Expanding upon your list, here are a couple potential downsides that we have come across in real production workloads:
Seeking into multiple partitions
Expanding on the queries that do not use partition elimination could take longer to execute point, there is a specific pattern that is particularly affected: singleton seeks. This operation will become much slower if all (or even a modest subset of) partitions need to be accessed. The skip scan operation essentially performs a seek into every partition that cannot be eliminated.
Let's say that you have a billion row table (
N = 1,000,000,000) with rows divided equally into 1,000 partitions (
P = 1,000). A single seek is roughly
O(log(N)) ~ 30 in a non-partitioned table. However, this same seek operation becomes roughly
O(P*log(N/P)) ~ 20,000 in this hypothetical partitioned table. So the seek now performs over 500x more work if data from all partitions is needed (or sometimes even if it isn't needed, but SQL can't prove that based on your query).
Note that this can come up both when you explicitly query the table for one row (or a small range of rows) and in more complex queries when the partitioned table appears in the innder side of a loop join. The good news is that SQL Server is reasonably good about taking this into account in cost-based optimization, but that still typically means that you get a hash join when a loop-seek into a non-partitioned table would have been far more optimal.
Thread skew in parallel query execution
In parallel query plans, threads are allocated to partitions. If there is one partition that is much larger than the others, queries against the table may be particularly susceptible to thread skew. It's possible that one thread gets too high a proportion of rows and is processing long after the other threads have done their work. This situation can happen with non-partitioned tables as well, but any partition functions that do not equally distribute rows are particularly vulnerable.

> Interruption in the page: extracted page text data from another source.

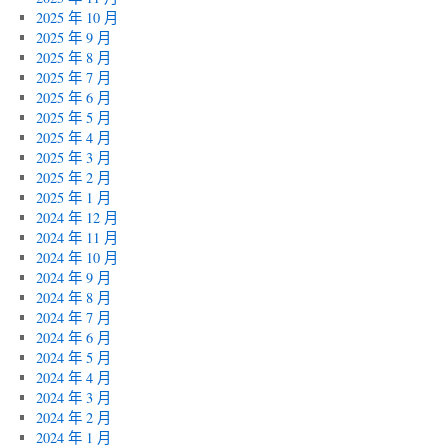
2025 年 10 月
2025 年 9 月
2025 年 8 月
2025 年 7 月
2025 年 6 月
2025 年 5 月
2025 年 4 月
2025 年 3 月
2025 年 2 月
2025 年 1 月
2024 年 12 月
2024 年 11 月
2024 年 10 月
2024 年 9 月
2024 年 8 月
2024 年 7 月
2024 年 6 月
2024 年 5 月
2024 年 4 月
2024 年 3 月
2024 年 2 月
2024 年 1 月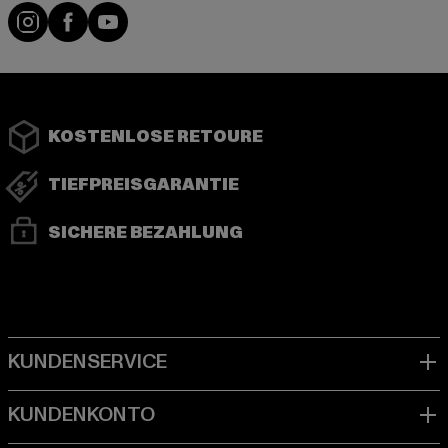
Instagram
Facebook
YouTube
KOSTENLOSE RETOURE
TIEFPREISGARANTIE
SICHERE BEZAHLUNG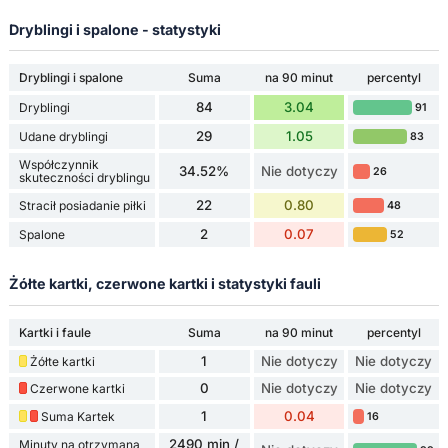
Dryblingi i spalone - statystyki
Dryblingi i spalone
Suma
na 90 minut
percentyl
84
3.04
Dryblingi
91
29
1.05
Udane dryblingi
83
Współczynnik
34.52%
Nie dotyczy
26
skuteczności dryblingu
22
0.80
Stracił posiadanie piłki
48
2
0.07
Spalone
52
Żółte kartki, czerwone kartki i statystyki fauli
Kartki i faule
Suma
na 90 minut
percentyl
1
Nie dotyczy
Nie dotyczy
Żółte kartki
0
Nie dotyczy
Nie dotyczy
Czerwone kartki
1
0.04
Suma Kartek
16
2490 min /
Minuty na otrzymaną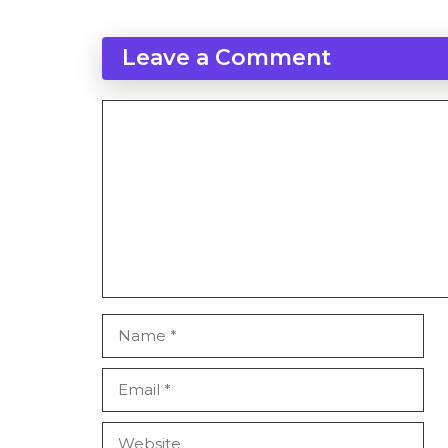
Leave a Comment
Comment
Name
Email
Website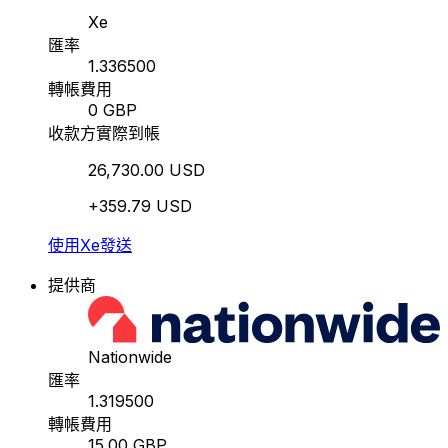
Xe
匯率
1.336500
轉帳費用
0 GBP
收款方實際到帳
26,730.00 USD
+359.79 USD
使用Xe發送
提供商
Nationwide
匯率
1.319500
轉帳費用
15.00 GBP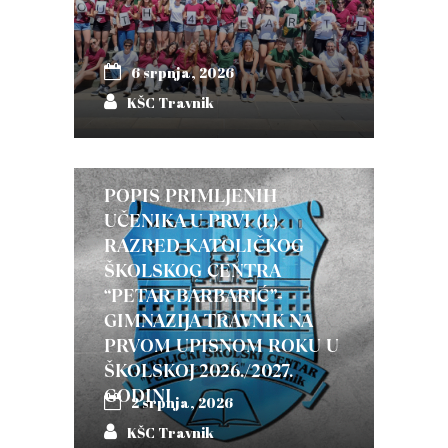
6 srpnja, 2026
KŠC Travnik
POPIS PRIMLJENIH
UČENIKA U PRVI (I.)
RAZRED KATOLIČKOG
ŠKOLSKOG CENTRA
“PETAR BARBARIĆ”-
GIMNAZIJA TRAVNIK NA
PRVOM UPISNOM ROKU U
ŠKOLSKOJ 2026./2027.
GODINI
2 srpnja, 2026
KŠC Travnik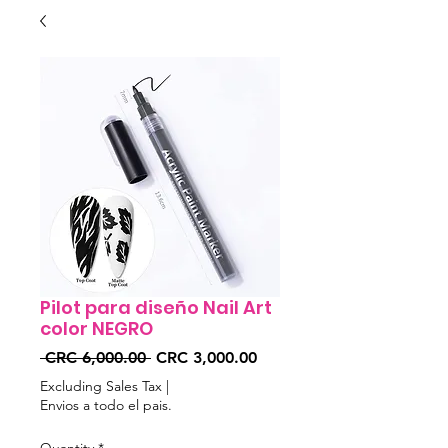
Pilot para diseño Nail Art
color NEGRO
Regular
Sale
 CRC 6,000.00 
CRC 3,000.00
Price
Price
Excluding Sales Tax
|
Envios a todo el pais.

See Parallel Query Execution Strategy for Partitioned Objects for a more detailed description of the allocation of threads to partitions. For example:
The query processor uses a parallel execution strategy for queries that select from partitioned objects. As part of the execution strategy, the query processor determines the table partitions required for the query and the proportion of threads to allocate to each partition. In most cases, the query processor allocates an equal or almost equal number of threads to each partition, and then executes the query in parallel across the partitions.